You stole my heart but I don’t want you back.”

 

“Sonnet L” (p40) also found its way among my favorites. Pisarra plays with the image of a squeaky, used bed and its invocations. Of course the sonnet is about sex, and I really enjoy how it plays with the sounds of sex. The first half of the poem indulges lust through an alliteration of “Ss”: “This bed has a headboard made of metal, / a mattress with at least one broken spring.” The first two lines invite us into the realm of sex and the invocations continue until the second half of this single stanza: “It looks quite stolen from a hospital / in a county prison or some sad thing / cast off by an orphanage. It looks used. / It is that. Old too. Half a century. / It can squeak one awake during a snooze / or creak out scores for acts of lechery.” Then the author masterfully reduces this alliteration to introduce the emotional half of the poem: “That’s what it’s been doing the last half-hour, / making rhythmic noise like two panicked mice…” This confession is almost apologetic, how the characters in the poem are compared to mice, how the author reduces his use of “Ss” to makes us catch his shame.
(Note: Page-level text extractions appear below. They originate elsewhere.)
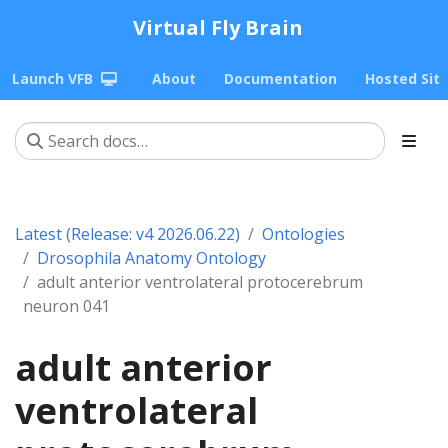
Virtual Fly Brain
Launch VFB
About
Documentation
Hosted Sit
Latest (Release: v4 2026.06.22)
Ontologies
Drosophila Anatomy Ontology
adult anterior ventrolateral protocerebrum
neuron 041
adult anterior
ventrolateral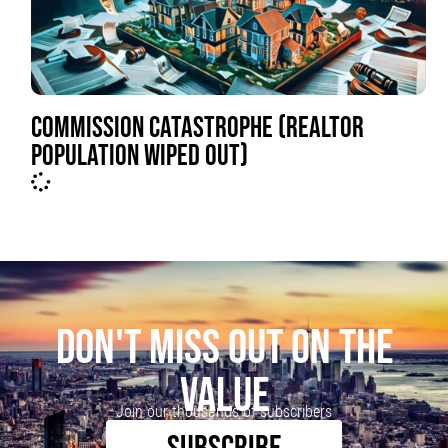
COMMISSION CATASTROPHE (REALTOR
POPULATION WIPED OUT)
DON'T MISS OUT ON THE
VALUE
Join our thousands of subscribers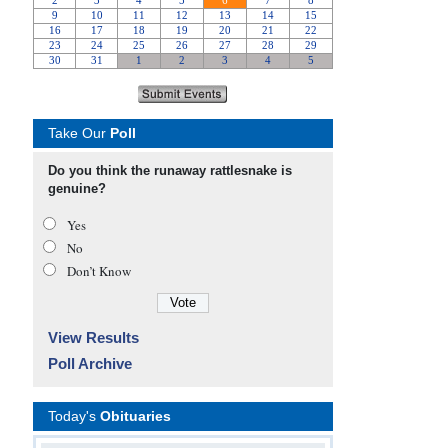
Take Our
Poll
Do you think the runaway rattlesnake is
genuine?
Yes
No
Don’t Know
View Results
Poll Archive
Today's
Obituaries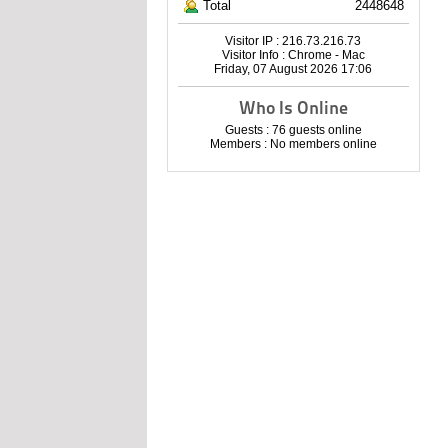
Total
2448648
Visitor IP : 216.73.216.73
Visitor Info : Chrome - Mac
Friday, 07 August 2026 17:06
Who Is Online
Guests : 76 guests online
Members : No members online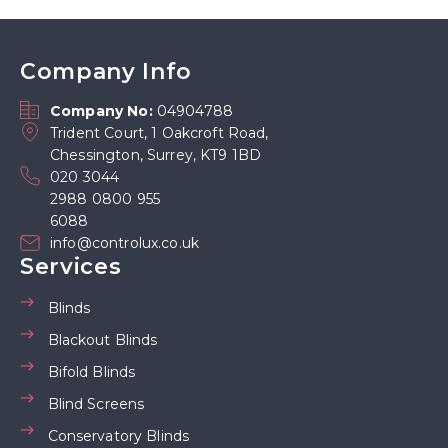
Company Info
Company No:
04904788
Trident Court, 1 Oakcroft Road,
Chessington, Surrey, KT9 1BD
020 3044
2988 0800 955
6088
info@controlux.co.uk
Services
Blinds
Blackout Blinds
Bifold Blinds
Blind Screens
Conservatory Blinds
The author finally eases into some tragic elements, obsession, need, grief, longing, in the four final lines “or a voice of steel, that’s better, crying out / the need, the need, the need, oh how nice, / the need the need the need. That’s what I hear / on sheets that look clean until you come near.” As mentioned before, the author confesses this “need” as a weakness “mice… nice,” but the plea attracts sympathy and how could one say no to such a plea? Maybe confessions are the only absolutions.

I found the book fun to read, brave in its play on Shakespeare, and courageous in its exploring of love, of masculine love, through a unique and sincere voice. I’ll leave you with “Sonnet L” :

 

“Sonnet L
This bed has a headboard made of metal,
a mattress with at least one broken spring.
It looks quite stolen from a hospital
in a county prison or some sad thing
cast off by an orphanage. It looks used.
It is that. Old too. Half a century.
It can squeak one awake during a snooze
or creak out scores for acts of lechery.
That’s what it’s been doing the last half-hour,
making rhythmic noise like two panicked mice,
or a voice of steel, that’s better, crying out
the need, the need, the need, oh how nice,
the need the need the need. That’s what I hear
on sheets that look clean until you come near.”

 

 

Darryl Wawa

Darryl Wawa is a Port-au-Prince born Haitian-American who studied Photography and Creative writing. He enjoys chocolate and good books. That said, maybe a movie is a good book. He loves to work with images and words and their pairing.